Other than the standard wait and signal methods, the Sem class also has methods to get and set the semaphore value, and to poll it for a value without suspending.
The third IPC facility is message queues. One process adds messages to the queue and another one reads the messages. A message can be any Icon value, subject to the same rules as for shared memory, described above. Here is the same example as just shown above, but using a message queue instead.
import
io(write),
ipc(Msg),
util(Process)
global mq
procedure run()
local i
every i := 1 to 10 do {
# Send the message
mq.send(i)
# Sleep for 1/2 second
delay(500)
}
end
procedure main()
local i, c
mq := Msg.create_private()
c := Process{run()}
c.start()
repeat {
i := mq.receive()
write(i)
if i = 10 then
break
}
c.close()
mq.close()
write("Finished")
end
As you can see, this particular task is much simpler using message queues.
All of the examples above used “private” resources; for example the message queue was created with
mq := Msg.create_private() | stop("Couldn't create:", &why)

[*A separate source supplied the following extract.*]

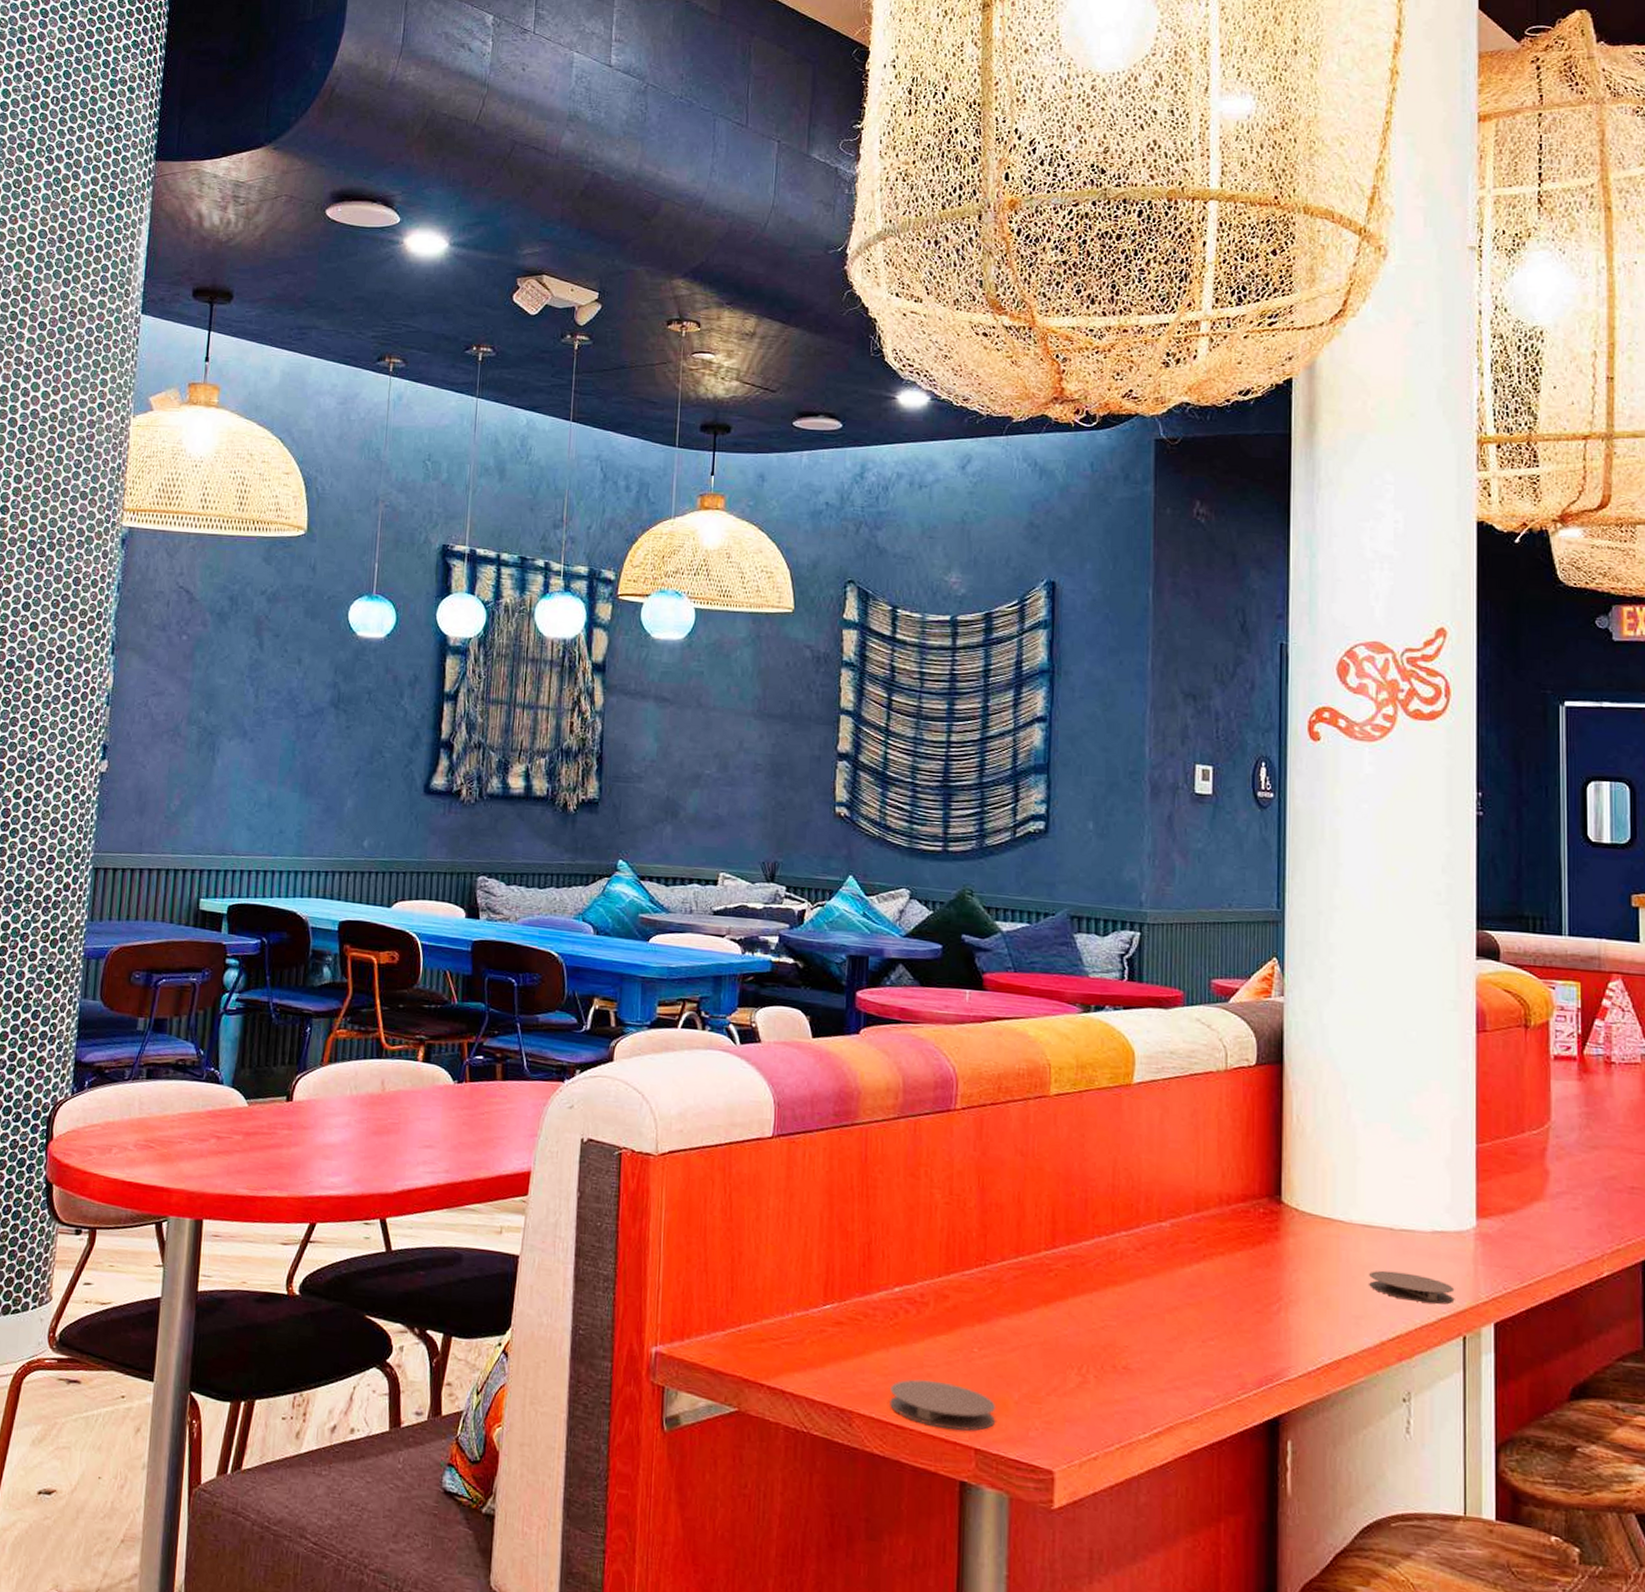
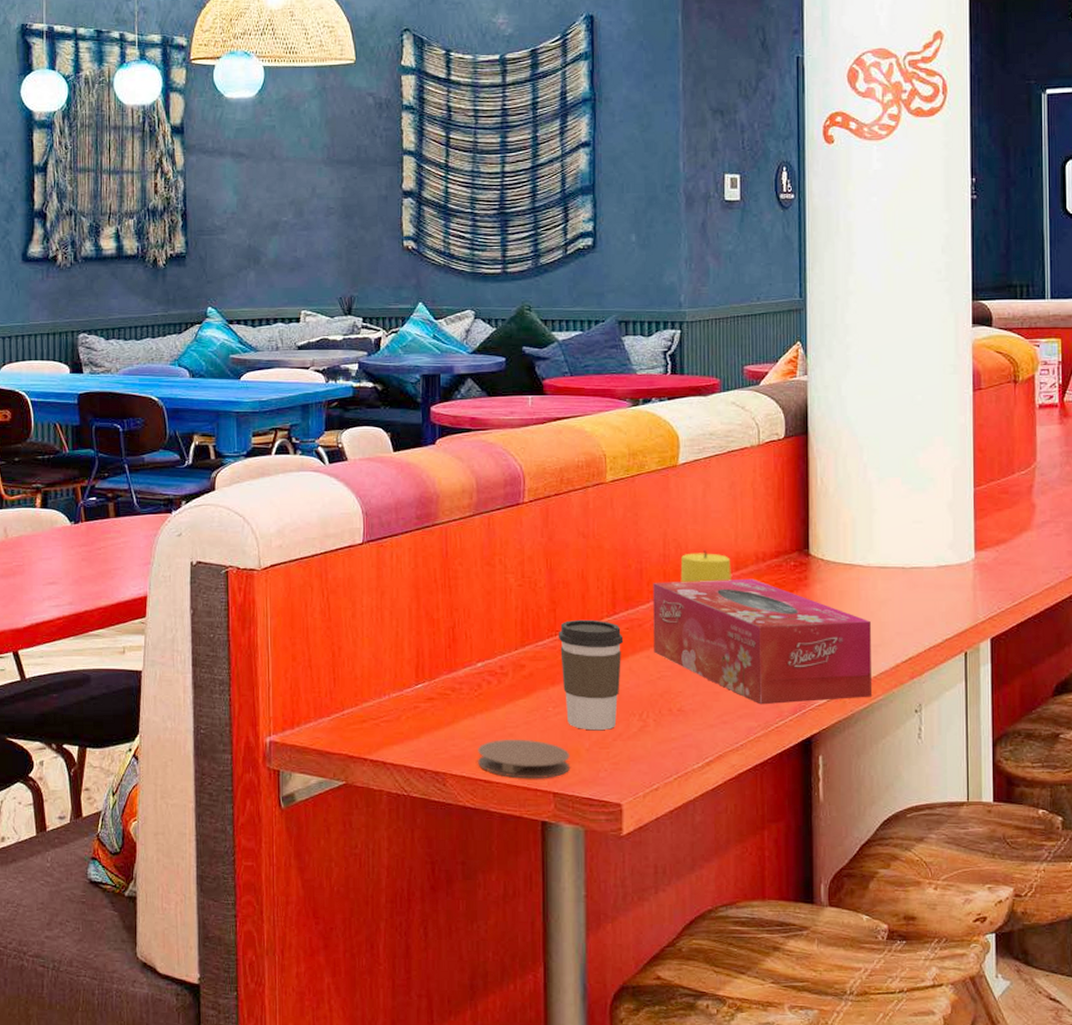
coffee cup: none [989,1249,1063,1382] -> present [559,619,624,731]
tissue box: none [1097,1215,1352,1378] -> present [653,578,871,705]
candle: none [1131,1184,1190,1223] -> present [680,550,731,583]
coaster: present [1369,1270,1455,1304] -> none [885,604,957,627]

But it is possible to provide a pre-arranged key in order to create a “public” resource instead. For example
mq := Msg.create_public(999) | stop("Couldn't create:", &why)
After this succeeds a message queue will exist with key 999. If the call fails, then this usually means a queue with id 999 already exists.
This message queue may then be opened by another process, possibly in another program.
mq := Msg.open_public(999) | stop("Couldn't open resource:", &why)
Similar factory procedures exist for semaphores and shared memory.
There is one difference between “private” and “public” resources: the “public” variety aren’t destroyed automatically at the end of the creating process; they have to be destroyed explicitly either by calling the close()
method, or ultimately using the Unix commands ipcs
and ipcrm
. Also, bear in mind that the close
method will completely remove the resource in question, so clients that have opened a resource with one of the open_public()
methods will usually not call close()
, leaving it available for further clients.